## Aim
Copy every one of the following rows word for word, without any changes.

[Collection entries]
----

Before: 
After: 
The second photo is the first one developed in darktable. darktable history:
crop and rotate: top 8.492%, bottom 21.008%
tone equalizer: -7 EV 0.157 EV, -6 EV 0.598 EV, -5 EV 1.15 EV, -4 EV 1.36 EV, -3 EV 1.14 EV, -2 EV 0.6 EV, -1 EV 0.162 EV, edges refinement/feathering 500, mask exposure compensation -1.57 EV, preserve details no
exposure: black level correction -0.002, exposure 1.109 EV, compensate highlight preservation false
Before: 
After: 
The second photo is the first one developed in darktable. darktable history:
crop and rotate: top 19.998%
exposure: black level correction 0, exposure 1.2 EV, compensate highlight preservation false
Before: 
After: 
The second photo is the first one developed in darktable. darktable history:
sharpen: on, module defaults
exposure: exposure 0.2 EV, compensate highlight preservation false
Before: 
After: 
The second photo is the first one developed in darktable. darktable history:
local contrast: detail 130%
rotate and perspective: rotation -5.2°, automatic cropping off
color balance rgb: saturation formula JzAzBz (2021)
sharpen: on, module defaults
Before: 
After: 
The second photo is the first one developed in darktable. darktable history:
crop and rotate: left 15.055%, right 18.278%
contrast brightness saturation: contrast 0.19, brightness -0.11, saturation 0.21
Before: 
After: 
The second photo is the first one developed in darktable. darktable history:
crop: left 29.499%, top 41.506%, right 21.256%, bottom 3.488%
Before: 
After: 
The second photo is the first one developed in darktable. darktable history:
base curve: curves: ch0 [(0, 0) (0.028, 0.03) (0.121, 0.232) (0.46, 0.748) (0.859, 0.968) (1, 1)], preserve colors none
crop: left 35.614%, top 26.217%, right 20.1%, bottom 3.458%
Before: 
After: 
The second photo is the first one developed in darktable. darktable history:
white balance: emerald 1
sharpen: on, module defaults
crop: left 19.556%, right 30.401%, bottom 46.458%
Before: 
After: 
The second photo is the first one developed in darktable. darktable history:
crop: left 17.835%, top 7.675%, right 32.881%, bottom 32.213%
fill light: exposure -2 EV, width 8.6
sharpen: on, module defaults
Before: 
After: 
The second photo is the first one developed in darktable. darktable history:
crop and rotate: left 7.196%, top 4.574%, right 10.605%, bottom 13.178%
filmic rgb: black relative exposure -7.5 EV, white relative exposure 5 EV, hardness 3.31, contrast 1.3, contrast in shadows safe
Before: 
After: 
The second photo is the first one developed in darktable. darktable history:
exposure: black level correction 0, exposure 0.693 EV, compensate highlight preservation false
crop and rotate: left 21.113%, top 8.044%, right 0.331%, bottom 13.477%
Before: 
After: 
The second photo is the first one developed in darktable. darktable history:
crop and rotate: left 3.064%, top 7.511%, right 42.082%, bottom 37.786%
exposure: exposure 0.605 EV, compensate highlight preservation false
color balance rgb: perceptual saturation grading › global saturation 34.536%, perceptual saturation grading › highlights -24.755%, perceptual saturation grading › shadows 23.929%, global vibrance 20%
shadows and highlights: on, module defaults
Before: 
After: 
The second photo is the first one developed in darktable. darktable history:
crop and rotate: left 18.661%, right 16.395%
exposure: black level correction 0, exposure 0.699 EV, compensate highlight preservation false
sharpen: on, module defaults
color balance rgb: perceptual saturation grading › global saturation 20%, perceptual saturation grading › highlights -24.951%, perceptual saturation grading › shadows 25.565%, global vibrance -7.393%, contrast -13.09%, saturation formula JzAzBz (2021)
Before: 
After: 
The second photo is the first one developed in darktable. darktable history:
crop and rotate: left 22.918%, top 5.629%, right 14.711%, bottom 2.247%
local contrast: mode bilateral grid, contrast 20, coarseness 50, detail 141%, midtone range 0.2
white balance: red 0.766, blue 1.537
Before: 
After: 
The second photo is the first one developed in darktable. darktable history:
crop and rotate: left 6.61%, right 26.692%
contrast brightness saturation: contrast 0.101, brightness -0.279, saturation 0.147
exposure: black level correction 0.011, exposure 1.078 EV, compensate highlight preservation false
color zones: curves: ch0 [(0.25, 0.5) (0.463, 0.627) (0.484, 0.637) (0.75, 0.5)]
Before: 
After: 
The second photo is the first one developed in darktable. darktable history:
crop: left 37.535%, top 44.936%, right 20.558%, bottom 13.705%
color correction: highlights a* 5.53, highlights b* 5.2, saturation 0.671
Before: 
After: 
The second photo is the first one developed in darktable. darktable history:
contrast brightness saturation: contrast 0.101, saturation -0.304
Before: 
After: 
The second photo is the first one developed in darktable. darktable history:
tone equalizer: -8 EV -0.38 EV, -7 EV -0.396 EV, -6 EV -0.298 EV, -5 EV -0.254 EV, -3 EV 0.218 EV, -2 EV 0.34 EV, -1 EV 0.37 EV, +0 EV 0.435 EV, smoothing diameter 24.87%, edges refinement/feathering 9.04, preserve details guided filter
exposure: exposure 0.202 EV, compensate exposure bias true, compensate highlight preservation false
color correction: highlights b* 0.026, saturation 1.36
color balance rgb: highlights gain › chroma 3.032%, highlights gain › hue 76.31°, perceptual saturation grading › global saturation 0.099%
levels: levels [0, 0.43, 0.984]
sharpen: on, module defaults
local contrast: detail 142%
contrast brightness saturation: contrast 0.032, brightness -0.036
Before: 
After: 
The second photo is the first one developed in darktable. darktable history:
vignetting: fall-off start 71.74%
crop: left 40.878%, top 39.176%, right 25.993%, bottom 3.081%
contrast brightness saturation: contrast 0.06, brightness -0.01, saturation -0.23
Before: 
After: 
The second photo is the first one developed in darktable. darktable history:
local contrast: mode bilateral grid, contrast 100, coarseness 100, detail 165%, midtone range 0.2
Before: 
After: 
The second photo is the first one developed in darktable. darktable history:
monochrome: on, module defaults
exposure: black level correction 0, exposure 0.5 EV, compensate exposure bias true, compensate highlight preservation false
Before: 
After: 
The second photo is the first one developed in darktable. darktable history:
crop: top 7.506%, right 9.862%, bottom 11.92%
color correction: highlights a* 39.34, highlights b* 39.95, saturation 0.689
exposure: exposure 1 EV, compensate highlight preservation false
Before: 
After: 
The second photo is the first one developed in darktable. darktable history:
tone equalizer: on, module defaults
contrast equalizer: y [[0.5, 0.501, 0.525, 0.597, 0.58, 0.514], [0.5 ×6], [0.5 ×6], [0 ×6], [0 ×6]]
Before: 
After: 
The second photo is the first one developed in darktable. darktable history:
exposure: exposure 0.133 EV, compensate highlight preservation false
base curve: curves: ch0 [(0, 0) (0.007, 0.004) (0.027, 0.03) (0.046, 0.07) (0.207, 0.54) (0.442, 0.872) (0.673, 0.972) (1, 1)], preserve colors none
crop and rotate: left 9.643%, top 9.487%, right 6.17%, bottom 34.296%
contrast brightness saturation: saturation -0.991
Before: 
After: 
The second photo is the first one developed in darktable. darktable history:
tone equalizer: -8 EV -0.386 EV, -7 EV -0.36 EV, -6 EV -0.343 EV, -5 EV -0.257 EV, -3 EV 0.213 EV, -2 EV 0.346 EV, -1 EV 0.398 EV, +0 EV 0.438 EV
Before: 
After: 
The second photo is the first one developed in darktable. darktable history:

----

## Result of this exercise
Before: 
After: 
The second photo is the first one developed in darktable. darktable history:
crop and rotate: top 8.492%, bottom 21.008%
tone equalizer: -7 EV 0.157 EV, -6 EV 0.598 EV, -5 EV 1.15 EV, -4 EV 1.36 EV, -3 EV 1.14 EV, -2 EV 0.6 EV, -1 EV 0.162 EV, edges refinement/feathering 500, mask exposure compensation -1.57 EV, preserve details no
exposure: black level correction -0.002, exposure 1.109 EV, compensate highlight preservation false
Before: 
After: 
The second photo is the first one developed in darktable. darktable history:
crop and rotate: top 19.998%
exposure: black level correction 0, exposure 1.2 EV, compensate highlight preservation false
Before: 
After: 
The second photo is the first one developed in darktable. darktable history:
sharpen: on, module defaults
exposure: exposure 0.2 EV, compensate highlight preservation false
Before: 
After: 
The second photo is the first one developed in darktable. darktable history:
local contrast: detail 130%
rotate and perspective: rotation -5.2°, automatic cropping off
color balance rgb: saturation formula JzAzBz (2021)
sharpen: on, module defaults
Before: 
After: 
The second photo is the first one developed in darktable. darktable history:
crop and rotate: left 15.055%, right 18.278%
contrast brightness saturation: contrast 0.19, brightness -0.11, saturation 0.21
Before: 
After: 
The second photo is the first one developed in darktable. darktable history:
crop: left 29.499%, top 41.506%, right 21.256%, bottom 3.488%
Before: 
After: 
The second photo is the first one developed in darktable. darktable history:
base curve: curves: ch0 [(0, 0) (0.028, 0.03) (0.121, 0.232) (0.46, 0.748) (0.859, 0.968) (1, 1)], preserve colors none
crop: left 35.614%, top 26.217%, right 20.1%, bottom 3.458%
Before: 
After: 
The second photo is the first one developed in darktable. darktable history:
white balance: emerald 1
sharpen: on, module defaults
crop: left 19.556%, right 30.401%, bottom 46.458%
Before: 
After: 
The second photo is the first one developed in darktable. darktable history:
crop: left 17.835%, top 7.675%, right 32.881%, bottom 32.213%
fill light: exposure -2 EV, width 8.6
sharpen: on, module defaults
Before: 
After: 
The second photo is the first one developed in darktable. darktable history:
crop and rotate: left 7.196%, top 4.574%, right 10.605%, bottom 13.178%
filmic rgb: black relative exposure -7.5 EV, white relative exposure 5 EV, hardness 3.31, contrast 1.3, contrast in shadows safe
Before: 
After: 
The second photo is the first one developed in darktable. darktable history:
exposure: black level correction 0, exposure 0.693 EV, compensate highlight preservation false
crop and rotate: left 21.113%, top 8.044%, right 0.331%, bottom 13.477%
Before: 
After: 
The second photo is the first one developed in darktable. darktable history:
crop and rotate: left 3.064%, top 7.511%, right 42.082%, bottom 37.786%
exposure: exposure 0.605 EV, compensate highlight preservation false
color balance rgb: perceptual saturation grading › global saturation 34.536%, perceptual saturation grading › highlights -24.755%, perceptual saturation grading › shadows 23.929%, global vibrance 20%
shadows and highlights: on, module defaults
Before: 
After: 
The second photo is the first one developed in darktable. darktable history:
crop and rotate: left 18.661%, right 16.395%
exposure: black level correction 0, exposure 0.699 EV, compensate highlight preservation false
sharpen: on, module defaults
color balance rgb: perceptual saturation grading › global saturation 20%, perceptual saturation grading › highlights -24.951%, perceptual saturation grading › shadows 25.565%, global vibrance -7.393%, contrast -13.09%, saturation formula JzAzBz (2021)
Before: 
After: 
The second photo is the first one developed in darktable. darktable history:
crop and rotate: left 22.918%, top 5.629%, right 14.711%, bottom 2.247%
local contrast: mode bilateral grid, contrast 20, coarseness 50, detail 141%, midtone range 0.2
white balance: red 0.766, blue 1.537
Before: 
After: 
The second photo is the first one developed in darktable. darktable history:
crop and rotate: left 6.61%, right 26.692%
contrast brightness saturation: contrast 0.101, brightness -0.279, saturation 0.147
exposure: black level correction 0.011, exposure 1.078 EV, compensate highlight preservation false
color zones: curves: ch0 [(0.25, 0.5) (0.463, 0.627) (0.484, 0.637) (0.75, 0.5)]
Before: 
After: 
The second photo is the first one developed in darktable. darktable history:
crop: left 37.535%, top 44.936%, right 20.558%, bottom 13.705%
color correction: highlights a* 5.53, highlights b* 5.2, saturation 0.671
Before: 
After: 
The second photo is the first one developed in darktable. darktable history:
contrast brightness saturation: contrast 0.101, saturation -0.304
Before: 
After: 
The second photo is the first one developed in darktable. darktable history:
tone equalizer: -8 EV -0.38 EV, -7 EV -0.396 EV, -6 EV -0.298 EV, -5 EV -0.254 EV, -3 EV 0.218 EV, -2 EV 0.34 EV, -1 EV 0.37 EV, +0 EV 0.435 EV, smoothing diameter 24.87%, edges refinement/feathering 9.04, preserve details guided filter
exposure: exposure 0.202 EV, compensate exposure bias true, compensate highlight preservation false
color correction: highlights b* 0.026, saturation 1.36
color balance rgb: highlights gain › chroma 3.032%, highlights gain › hue 76.31°, perceptual saturation grading › global saturation 0.099%
levels: levels [0, 0.43, 0.984]
sharpen: on, module defaults
local contrast: detail 142%
contrast brightness saturation: contrast 0.032, brightness -0.036
Before: 
After: 
The second photo is the first one developed in darktable. darktable history:
vignetting: fall-off start 71.74%
crop: left 40.878%, top 39.176%, right 25.993%, bottom 3.081%
contrast brightness saturation: contrast 0.06, brightness -0.01, saturation -0.23
Before: 
After: 
The second photo is the first one developed in darktable. darktable history:
local contrast: mode bilateral grid, contrast 100, coarseness 100, detail 165%, midtone range 0.2
Before: 
After: 
The second photo is the first one developed in darktable. darktable history:
monochrome: on, module defaults
exposure: black level correction 0, exposure 0.5 EV, compensate exposure bias true, compensate highlight preservation false
Before: 
After: 
The second photo is the first one developed in darktable. darktable history:
crop: top 7.506%, right 9.862%, bottom 11.92%
color correction: highlights a* 39.34, highlights b* 39.95, saturation 0.689
exposure: exposure 1 EV, compensate highlight preservation false
Before: 
After: 
The second photo is the first one developed in darktable. darktable history:
tone equalizer: on, module defaults
contrast equalizer: y [[0.5, 0.501, 0.525, 0.597, 0.58, 0.514], [0.5 ×6], [0.5 ×6], [0 ×6], [0 ×6]]
Before: 
After: 
The second photo is the first one developed in darktable. darktable history:
exposure: exposure 0.133 EV, compensate highlight preservation false
base curve: curves: ch0 [(0, 0) (0.007, 0.004) (0.027, 0.03) (0.046, 0.07) (0.207, 0.54) (0.442, 0.872) (0.673, 0.972) (1, 1)], preserve colors none
crop and rotate: left 9.643%, top 9.487%, right 6.17%, bottom 34.296%
contrast brightness saturation: saturation -0.991
Before: 
After: 
The second photo is the first one developed in darktable. darktable history:
tone equalizer: -8 EV -0.386 EV, -7 EV -0.36 EV, -6 EV -0.343 EV, -5 EV -0.257 EV, -3 EV 0.213 EV, -2 EV 0.346 EV, -1 EV 0.398 EV, +0 EV 0.438 EV
Before: 
After: 
The second photo is the first one developed in darktable. darktable history:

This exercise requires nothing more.